A VoIP phone number is fundamentally analogous to the other…
Creating Your Own PBX
Are you thinking about creating your own PBX? There are so many choices and questions when it comes to VoIP that it is no wonder organizations get frustrated when trying to upgrade. Is your data network ready for VoIP?
Should you choose hosted VoIP or on premise deployments? What makes one vendor better than the other and what should you look for when selecting a provider? These are just a few of the decisions that have to be made when considering any VoIP system.
As a general rule of thumb – naturally there are many exceptions – larger organizations tend to purchase and implement their own VoIP equipment via SIP trunks. Small and medium enterprises prefer to use hosted VoIP services for ease-of-use, cost savings and a myriad of other reasons. There are also several resources on the Internet that talk about how to get your enterprise network up to shape and be able to manage the extra voice traffic from VoIP.
But when it comes right down to it, many people are still curious about the actual process of creating a VoIP PBX.
Most employees are familiar with PBX boxes – they allow users to talk to people within their organization and share external lines. Companies can distribute a few tens or hundreds of phone lines among thousands of employees instead of having one dedicated line to each user. A VoIP PBX or IP PBX is pretty much the same thing, except it manages and routes VoIP calls instead of regular POTS.
For setting up your own VoIP PBX, there are a few options. If a business wants to go the on premise route:
- They can purchase turnkey solutions or
- Use freely available and open sourced software.
There are many providers who offer the complete package for enterprises – hardware, software, maintenance, phone service etc. Or the organization can choose to purchase these separate components from individual vendors and deploy them using in-house expertise. Regardless of which option works best for the company, it usually requires having access to personnel (with knowledge and experience) who can implement and maintain these systems.

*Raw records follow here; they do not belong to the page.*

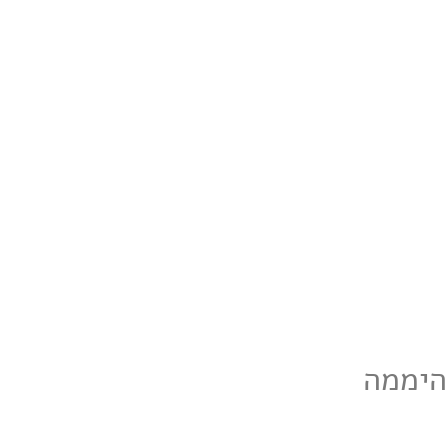
היממה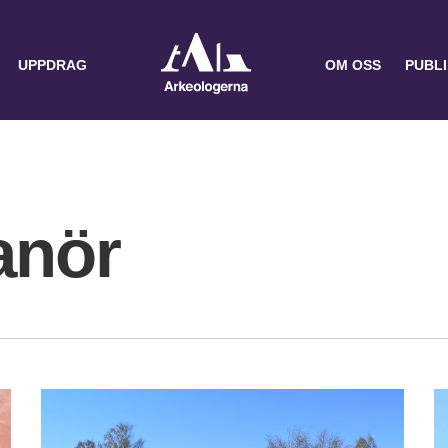
UPPDRAG
OM OSS
PUBL
anör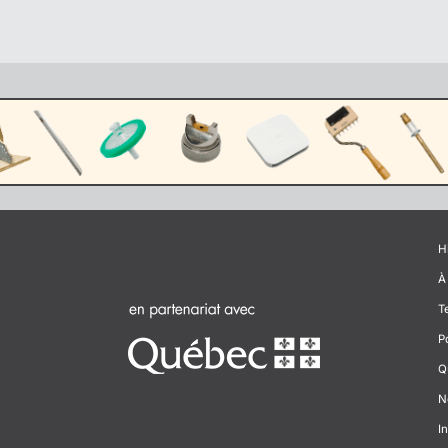
H
À
T
P
Q
N
In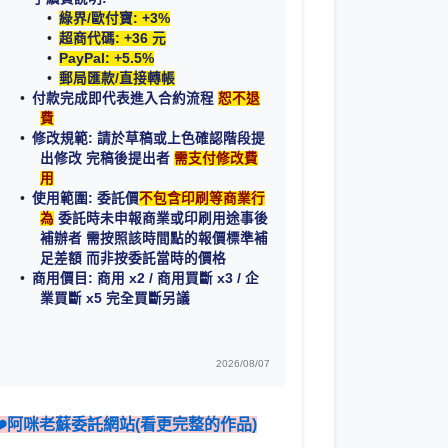
綠界/歐付寶: +3%
超商代碼: +36 元
PayPal: +5.5%
郵局匯款/直接轉帳
付款完成即代表進入合約流程
恕不退
費
修改規範: 請於草稿或上色確認階段提
出修改 完稿後提出者
需支付修改費
用
使用範圍: 委託價
不包含印刷等商業行
為
委託時未申報商業或印刷用途事後
補辦者 需按照該時間點的報價標準補
足差額 而非按委託當時的價格
商用價目: 商用 x2 / 商用買斷 x3 / 企
業買斷 x5 完全買斷另議
2026/08/07
❤️阿咪老蘇委託網站(看更完整的作品)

On the other hand, the business may choose to purchase hosted VoIP services from a third-party service provider. Creating a VoIP PBX involves two things:
- Purchasing phone service from a VoIP provider (quite a few vendors offer free demos or trial periods for testing)
- Obtaining a VoIP number
Setting up your VoIP PBX
VoIPstudio by Level 7 Systems offers a business VoIP service that is delivered through the cloud for multiple clients. Using this provider as an example, we can see that setting up an IP PBX is not an arduous process. VoIPstudio offers 2 benefits that makes it easy for enterprises to test their service –
- A free trial which doesn’t require a credit card along with
- The ability to get a VoIP number without having to pay for it
The advantage of a VoIP number is that they are not linked to location, so you can purchase numbers that are local in different countries or cities. In this case, the free number is based in the UK but for practical purposes (example for billing), geography doesn’t matter.
Creating an account with VoIPstudio is the usual standard process, requiring nothing more than an email address and making up a password. After email confirmation, you can get a free VoIP number or purchase one for any market. Of course, another option is to port over your existing phone number but that process will take a while longer. If you’re getting a brand-new number, it is assigned immediately without any waiting.
Configuring the VoIP PBX
Accessing and configuring the PBX does not need any dedicated equipment since it is a hosted service. All settings and features can be enabled or disabled at any time through the web dashboard. Generally the organization can set up certain employees with administrator access to control the configuration. The administrator can create ring groups, new user accounts, provision IP phones and access all the other functions necessary to run the PBX.
Naturally the dashboards for administrators and users will look different since the latter group will not have access to any admin features. However depending on their access level, users will be able to enable or disable these features for their own numbers or devices through the web interface.
Connecting your phones with the PBX
Unlike traditional phone service, companies have many options to make and answer calls with VoIP. You can use computers that are equipped with microphones and headsets, mobile devices, analog phones with ATA adapters or dedicated IP desk phones. Most organizations end up using a combination of various options.
Every device has to be registered as an SIP endpoint before it can make and receive calls. For computers, this just means downloading and installing the soft phone application. Once the user enters their account credentials, it gets registered on the IP PBX. If employees want to use their personal or work issued mobile devices, VoIP studio allows them to use it with any SIP/mobile VoIP client of their choice. Generally speaking, the only two things the user needs is the username and password.
Registering IP desk phones can be slightly more complicated depending on where the devices were purchased. As with most service vendors, VoIP studio allows clients to purchase hardware directly through their website. These phones are preconfigured to work on their network and are ready to make calls as soon as they are plugged in and can access an Internet connection. You can also choose to purchase your preferred models from an external party and provision them to use VoIPstudio’s phone service.
As you can see, the process for creating your own VoIP PBX – whether for 10 or 100 employees – is pretty simple. It is not really necessary to have extensive knowledge of computers or phone equipment in order to do so. This is one of the reasons hosted VoIP shines as the preferred choice for many businesses. After all, why go to the hassle of purchasing expensive equipment and then hiring experts in order to operate it if the alternative solution is so easy to set up?